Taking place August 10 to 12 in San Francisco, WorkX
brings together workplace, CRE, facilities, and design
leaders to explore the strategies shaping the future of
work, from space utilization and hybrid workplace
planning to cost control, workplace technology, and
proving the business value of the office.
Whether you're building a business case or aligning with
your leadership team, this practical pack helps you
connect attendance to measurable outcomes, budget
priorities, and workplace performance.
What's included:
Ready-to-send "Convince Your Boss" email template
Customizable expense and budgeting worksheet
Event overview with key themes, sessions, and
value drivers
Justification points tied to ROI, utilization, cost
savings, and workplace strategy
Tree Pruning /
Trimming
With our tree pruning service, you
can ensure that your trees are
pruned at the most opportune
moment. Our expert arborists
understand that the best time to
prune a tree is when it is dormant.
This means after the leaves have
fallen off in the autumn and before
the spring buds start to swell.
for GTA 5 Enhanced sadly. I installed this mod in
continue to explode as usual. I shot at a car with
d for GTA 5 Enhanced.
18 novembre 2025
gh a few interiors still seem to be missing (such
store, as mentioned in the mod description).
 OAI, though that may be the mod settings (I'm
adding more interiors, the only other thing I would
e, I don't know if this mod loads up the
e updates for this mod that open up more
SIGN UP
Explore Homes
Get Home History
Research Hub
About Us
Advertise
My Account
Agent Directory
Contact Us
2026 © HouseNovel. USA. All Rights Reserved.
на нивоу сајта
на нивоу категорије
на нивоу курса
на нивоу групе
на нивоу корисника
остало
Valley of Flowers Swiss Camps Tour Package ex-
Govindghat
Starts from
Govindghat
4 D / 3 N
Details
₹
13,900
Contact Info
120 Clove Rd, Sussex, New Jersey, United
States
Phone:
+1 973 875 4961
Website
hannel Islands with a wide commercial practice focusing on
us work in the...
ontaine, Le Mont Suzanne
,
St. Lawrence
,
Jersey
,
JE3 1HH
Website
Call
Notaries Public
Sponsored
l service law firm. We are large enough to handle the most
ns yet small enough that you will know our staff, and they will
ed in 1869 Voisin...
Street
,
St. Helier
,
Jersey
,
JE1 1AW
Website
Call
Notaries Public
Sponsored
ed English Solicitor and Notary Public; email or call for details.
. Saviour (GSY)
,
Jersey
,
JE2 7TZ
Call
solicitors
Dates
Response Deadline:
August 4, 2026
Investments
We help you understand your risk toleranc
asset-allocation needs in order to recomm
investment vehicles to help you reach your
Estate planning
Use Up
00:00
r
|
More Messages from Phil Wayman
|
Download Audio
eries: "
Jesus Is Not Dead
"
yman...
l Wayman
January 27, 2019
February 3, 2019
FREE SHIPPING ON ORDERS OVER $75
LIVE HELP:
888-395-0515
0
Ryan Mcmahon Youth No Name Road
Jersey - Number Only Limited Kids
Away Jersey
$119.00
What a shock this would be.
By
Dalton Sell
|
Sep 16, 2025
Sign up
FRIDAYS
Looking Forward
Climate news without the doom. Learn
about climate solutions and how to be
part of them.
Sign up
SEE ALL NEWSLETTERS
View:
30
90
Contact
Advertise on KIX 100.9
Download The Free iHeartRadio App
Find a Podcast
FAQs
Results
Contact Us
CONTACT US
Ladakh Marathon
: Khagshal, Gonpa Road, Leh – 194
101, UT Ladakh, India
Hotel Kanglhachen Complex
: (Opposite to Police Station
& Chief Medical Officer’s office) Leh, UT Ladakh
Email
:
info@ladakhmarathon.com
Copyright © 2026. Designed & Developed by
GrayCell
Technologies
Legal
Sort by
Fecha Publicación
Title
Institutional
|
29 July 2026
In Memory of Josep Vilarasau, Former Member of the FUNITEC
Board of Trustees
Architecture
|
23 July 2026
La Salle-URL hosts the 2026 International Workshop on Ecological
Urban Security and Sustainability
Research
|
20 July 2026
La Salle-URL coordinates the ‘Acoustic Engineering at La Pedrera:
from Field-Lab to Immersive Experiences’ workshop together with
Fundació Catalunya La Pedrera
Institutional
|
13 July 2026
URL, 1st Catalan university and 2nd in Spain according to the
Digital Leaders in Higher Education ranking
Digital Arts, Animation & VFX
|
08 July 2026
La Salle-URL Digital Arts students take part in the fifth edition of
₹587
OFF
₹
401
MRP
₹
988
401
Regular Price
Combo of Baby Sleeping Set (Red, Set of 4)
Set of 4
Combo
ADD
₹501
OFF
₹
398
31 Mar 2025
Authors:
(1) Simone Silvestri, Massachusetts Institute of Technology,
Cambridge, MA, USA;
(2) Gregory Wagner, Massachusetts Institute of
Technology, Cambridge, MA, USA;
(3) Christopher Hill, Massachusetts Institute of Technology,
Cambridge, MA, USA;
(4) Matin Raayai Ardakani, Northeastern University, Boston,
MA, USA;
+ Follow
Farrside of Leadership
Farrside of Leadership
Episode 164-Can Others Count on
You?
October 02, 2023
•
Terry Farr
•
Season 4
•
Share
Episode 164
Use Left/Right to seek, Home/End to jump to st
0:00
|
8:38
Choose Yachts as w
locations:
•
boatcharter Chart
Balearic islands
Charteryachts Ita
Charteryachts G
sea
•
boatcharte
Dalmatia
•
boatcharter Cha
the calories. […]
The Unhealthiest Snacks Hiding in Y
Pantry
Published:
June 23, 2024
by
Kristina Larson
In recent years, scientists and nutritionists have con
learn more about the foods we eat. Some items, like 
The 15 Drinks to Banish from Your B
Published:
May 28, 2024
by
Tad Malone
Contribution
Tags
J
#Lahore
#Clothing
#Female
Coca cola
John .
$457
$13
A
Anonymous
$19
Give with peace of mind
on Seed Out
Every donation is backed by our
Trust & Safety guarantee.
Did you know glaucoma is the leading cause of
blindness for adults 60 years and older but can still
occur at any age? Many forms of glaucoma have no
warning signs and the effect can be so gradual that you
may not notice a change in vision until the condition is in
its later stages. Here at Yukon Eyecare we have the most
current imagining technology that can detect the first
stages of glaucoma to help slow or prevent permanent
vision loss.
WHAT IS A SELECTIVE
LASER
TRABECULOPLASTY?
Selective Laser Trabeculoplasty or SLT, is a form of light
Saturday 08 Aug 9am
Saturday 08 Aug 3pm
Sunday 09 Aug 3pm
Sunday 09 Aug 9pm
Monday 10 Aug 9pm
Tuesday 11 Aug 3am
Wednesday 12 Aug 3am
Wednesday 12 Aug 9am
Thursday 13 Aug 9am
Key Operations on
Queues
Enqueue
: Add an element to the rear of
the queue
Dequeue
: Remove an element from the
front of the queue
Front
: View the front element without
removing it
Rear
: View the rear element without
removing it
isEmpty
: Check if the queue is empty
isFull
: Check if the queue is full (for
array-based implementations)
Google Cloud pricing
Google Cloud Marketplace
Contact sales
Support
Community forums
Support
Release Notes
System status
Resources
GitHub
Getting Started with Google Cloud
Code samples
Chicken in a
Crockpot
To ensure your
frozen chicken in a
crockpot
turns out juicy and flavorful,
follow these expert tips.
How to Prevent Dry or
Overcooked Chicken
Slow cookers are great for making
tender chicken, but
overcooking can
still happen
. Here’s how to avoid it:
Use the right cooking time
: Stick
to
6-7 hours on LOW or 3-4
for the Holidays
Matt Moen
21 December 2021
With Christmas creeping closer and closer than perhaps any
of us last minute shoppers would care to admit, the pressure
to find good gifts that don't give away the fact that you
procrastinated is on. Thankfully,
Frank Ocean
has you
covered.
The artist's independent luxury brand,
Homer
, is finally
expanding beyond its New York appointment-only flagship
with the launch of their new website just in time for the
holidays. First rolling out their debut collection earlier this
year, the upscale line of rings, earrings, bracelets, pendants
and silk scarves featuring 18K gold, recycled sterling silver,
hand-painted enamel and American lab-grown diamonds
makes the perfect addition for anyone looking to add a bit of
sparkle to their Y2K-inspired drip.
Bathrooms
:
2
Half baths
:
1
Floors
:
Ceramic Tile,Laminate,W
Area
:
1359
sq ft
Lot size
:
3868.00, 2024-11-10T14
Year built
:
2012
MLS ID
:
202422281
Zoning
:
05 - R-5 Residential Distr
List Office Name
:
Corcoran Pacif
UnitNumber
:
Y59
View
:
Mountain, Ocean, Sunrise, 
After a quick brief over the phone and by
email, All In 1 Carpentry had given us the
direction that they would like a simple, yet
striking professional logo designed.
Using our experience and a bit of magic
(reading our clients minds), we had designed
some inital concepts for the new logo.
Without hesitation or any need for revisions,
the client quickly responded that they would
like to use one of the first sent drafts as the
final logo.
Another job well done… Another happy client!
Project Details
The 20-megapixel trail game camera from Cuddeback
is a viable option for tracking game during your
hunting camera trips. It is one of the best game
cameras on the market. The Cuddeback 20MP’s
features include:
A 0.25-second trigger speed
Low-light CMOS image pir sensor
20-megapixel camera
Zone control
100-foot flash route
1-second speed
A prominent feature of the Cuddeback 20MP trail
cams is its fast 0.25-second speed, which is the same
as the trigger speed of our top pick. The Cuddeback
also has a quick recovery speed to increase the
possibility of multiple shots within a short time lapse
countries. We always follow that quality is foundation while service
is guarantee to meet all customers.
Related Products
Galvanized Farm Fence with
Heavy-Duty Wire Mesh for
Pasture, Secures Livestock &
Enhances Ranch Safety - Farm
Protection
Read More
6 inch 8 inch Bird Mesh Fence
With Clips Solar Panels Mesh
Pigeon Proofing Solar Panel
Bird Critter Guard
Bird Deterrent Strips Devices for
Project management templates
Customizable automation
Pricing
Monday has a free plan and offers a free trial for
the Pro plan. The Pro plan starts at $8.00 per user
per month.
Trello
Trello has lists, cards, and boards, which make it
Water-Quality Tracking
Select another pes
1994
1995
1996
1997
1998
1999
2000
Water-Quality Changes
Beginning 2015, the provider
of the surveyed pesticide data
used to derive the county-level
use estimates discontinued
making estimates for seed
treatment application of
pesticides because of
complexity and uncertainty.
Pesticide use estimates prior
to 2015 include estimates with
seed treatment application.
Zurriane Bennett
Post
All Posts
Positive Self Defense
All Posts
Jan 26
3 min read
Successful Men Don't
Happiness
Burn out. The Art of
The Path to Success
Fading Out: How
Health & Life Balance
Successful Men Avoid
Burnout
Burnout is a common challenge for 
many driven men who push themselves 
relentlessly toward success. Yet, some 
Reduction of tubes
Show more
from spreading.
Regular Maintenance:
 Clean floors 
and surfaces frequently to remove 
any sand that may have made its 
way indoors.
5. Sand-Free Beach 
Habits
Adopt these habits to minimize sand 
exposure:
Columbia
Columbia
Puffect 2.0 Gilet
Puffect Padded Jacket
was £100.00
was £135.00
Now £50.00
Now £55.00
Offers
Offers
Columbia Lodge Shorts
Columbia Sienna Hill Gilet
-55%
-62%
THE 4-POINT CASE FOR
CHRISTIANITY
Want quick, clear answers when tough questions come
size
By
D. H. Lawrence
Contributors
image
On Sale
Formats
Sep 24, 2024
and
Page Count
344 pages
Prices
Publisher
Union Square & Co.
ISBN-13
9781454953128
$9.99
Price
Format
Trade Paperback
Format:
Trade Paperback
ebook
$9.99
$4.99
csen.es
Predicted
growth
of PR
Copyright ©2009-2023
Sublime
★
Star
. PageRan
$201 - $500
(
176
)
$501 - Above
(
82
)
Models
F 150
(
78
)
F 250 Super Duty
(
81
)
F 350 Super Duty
━━━━━━━━
> _Task prompt_:
In your answer, include only the lines above starting at the line that holds "Release Notes" and ending at the line that holds "hunting camera trips.", copied exactly.

> _Reply to the exercise_:
Release Notes
System status
Resources
GitHub
Getting Started with Google Cloud
Code samples
Chicken in a
Crockpot
To ensure your
frozen chicken in a
crockpot
turns out juicy and flavorful,
follow these expert tips.
How to Prevent Dry or
Overcooked Chicken
Slow cookers are great for making
tender chicken, but
overcooking can
still happen
. Here’s how to avoid it:
Use the right cooking time
: Stick
to
6-7 hours on LOW or 3-4
for the Holidays
Matt Moen
21 December 2021
With Christmas creeping closer and closer than perhaps any
of us last minute shoppers would care to admit, the pressure
to find good gifts that don't give away the fact that you
procrastinated is on. Thankfully,
Frank Ocean
has you
covered.
The artist's independent luxury brand,
Homer
, is finally
expanding beyond its New York appointment-only flagship
with the launch of their new website just in time for the
holidays. First rolling out their debut collection earlier this
year, the upscale line of rings, earrings, bracelets, pendants
and silk scarves featuring 18K gold, recycled sterling silver,
hand-painted enamel and American lab-grown diamonds
makes the perfect addition for anyone looking to add a bit of
sparkle to their Y2K-inspired drip.
Bathrooms
:
2
Half baths
:
1
Floors
:
Ceramic Tile,Laminate,W
Area
:
1359
sq ft
Lot size
:
3868.00, 2024-11-10T14
Year built
:
2012
MLS ID
:
202422281
Zoning
:
05 - R-5 Residential Distr
List Office Name
:
Corcoran Pacif
UnitNumber
:
Y59
View
:
Mountain, Ocean, Sunrise, 
After a quick brief over the phone and by
email, All In 1 Carpentry had given us the
direction that they would like a simple, yet
striking professional logo designed.
Using our experience and a bit of magic
(reading our clients minds), we had designed
some inital concepts for the new logo.
Without hesitation or any need for revisions,
the client quickly responded that they would
like to use one of the first sent drafts as the
final logo.
Another job well done… Another happy client!
Project Details
The 20-megapixel trail game camera from Cuddeback
is a viable option for tracking game during your
hunting camera trips. It is one of the best game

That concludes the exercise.